Bursch angezeigt

Aus Liebeskummer Suchaktion der Polizei ausgelöst

Oberösterreich
04.03.2011 10:30
Eine große Suchaktion mit Hubschraubern und Diensthunden haben zwei Burschen (18 und 19) am Donnerstagabend im Bezirk Vöcklabruck ausgelöst. Der Ältere sei von vier Burschen attackiert worden und daraufhin in den Wald geflüchtet, so sein jüngerer Freund gegenüber der Polizei. Doch wie sich herausstellte, saß der 19-Jährige den ganzen Abend daheim - die Aktion soll er aus Liebeskummer angezettelt haben!

Der 18-Jährige rief kurz nach 21 Uhr die Polizei und erklärte, dass vier Burschen seinen Freund vor einer Disco in Regau mit einem Messer im Gesicht verletzt hätten. Der 19-Jährige sei daraufhin in den Wald geflüchtet und werde verfolgt.

Beamte fahndeten sofort mit Diensthunden nach dem vermeintlichen Opfer und stellten telefonischen Kontakt zu ihm her. Der 19-Jährige behauptete dann gegenüber den Uniformierten, dass er noch immer im Wald sei und verfolgt werde: Er sei orientierungslos und habe Angst.

Weil die Aussage des jungen Mannes glaubwürdig erschien, wurde die Suche verstärkt: Rettung, weitere Polizeistreifen, ein Hubschrauber mit Wärmebildkamera sowie ein ortskundiger Jäger machten sich auf den Weg. Nachdem die Einsatzkräfte eineinhalb Stunden das Gebiet durchkämmt hatten, klärte schließlich der Vater laut Exekutive den Sachverhalt auf: Sein Sohn habe den ganzen Abend zu Hause verbracht.

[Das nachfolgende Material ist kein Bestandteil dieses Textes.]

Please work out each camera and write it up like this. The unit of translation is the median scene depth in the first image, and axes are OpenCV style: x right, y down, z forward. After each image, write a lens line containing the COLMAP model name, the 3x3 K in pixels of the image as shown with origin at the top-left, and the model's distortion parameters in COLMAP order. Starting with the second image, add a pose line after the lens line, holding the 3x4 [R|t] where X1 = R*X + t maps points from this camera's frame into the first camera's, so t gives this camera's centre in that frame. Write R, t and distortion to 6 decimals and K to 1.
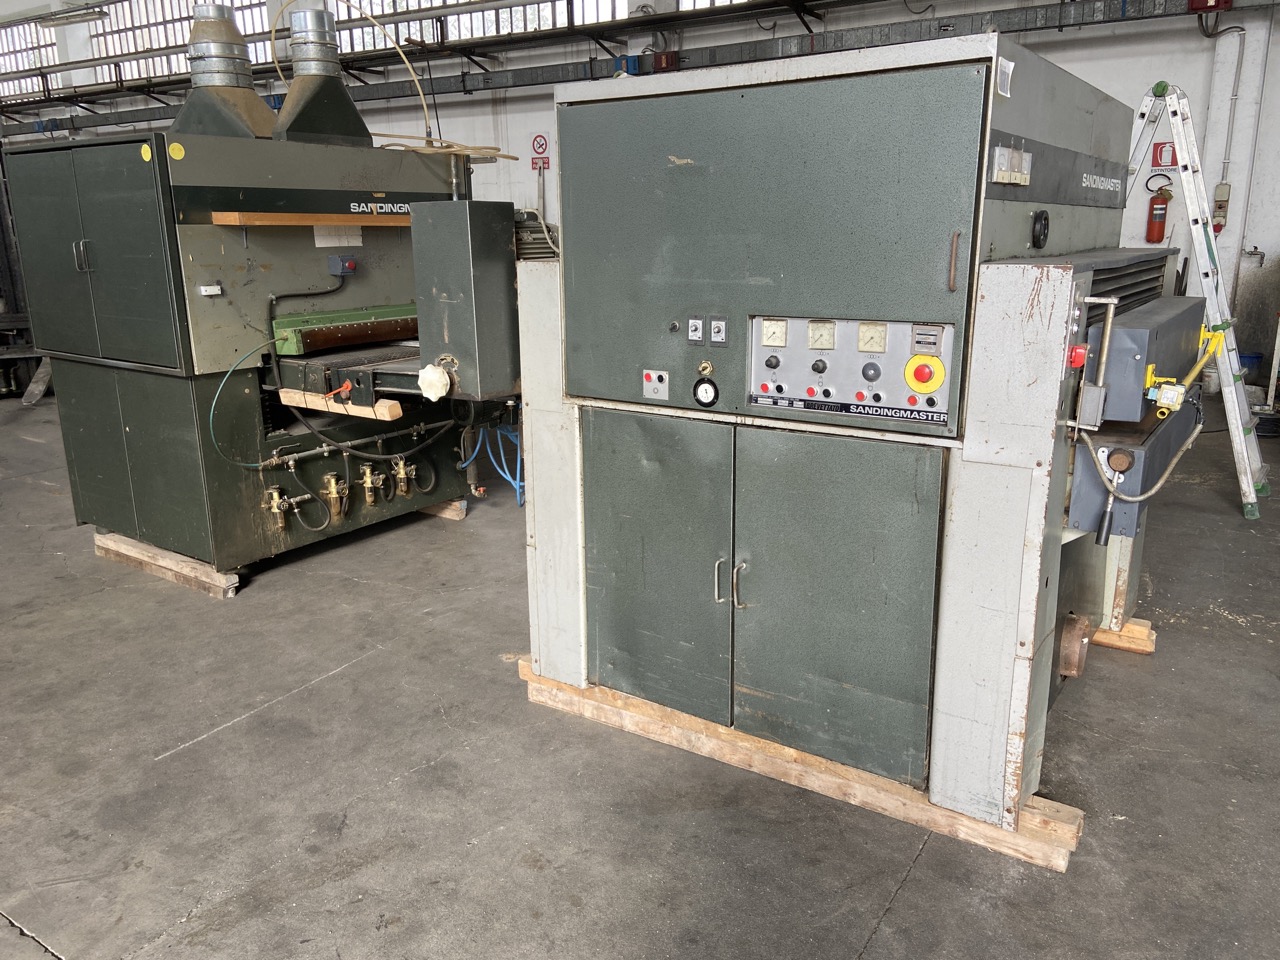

Verletzungen selbst zugefügt
Der 19-jährige amtsbekannte Beschäftigungslose litt laut Beamten unter Liebeskummer. Deshalb habe er sich die Verletzungen im Gesicht offenbar selbst zugefügt und die Geschichte frei erfunden. Ein Alkotest verlief positiv. Der Bursch wurde angezeigt, so die Polizei am Freitag.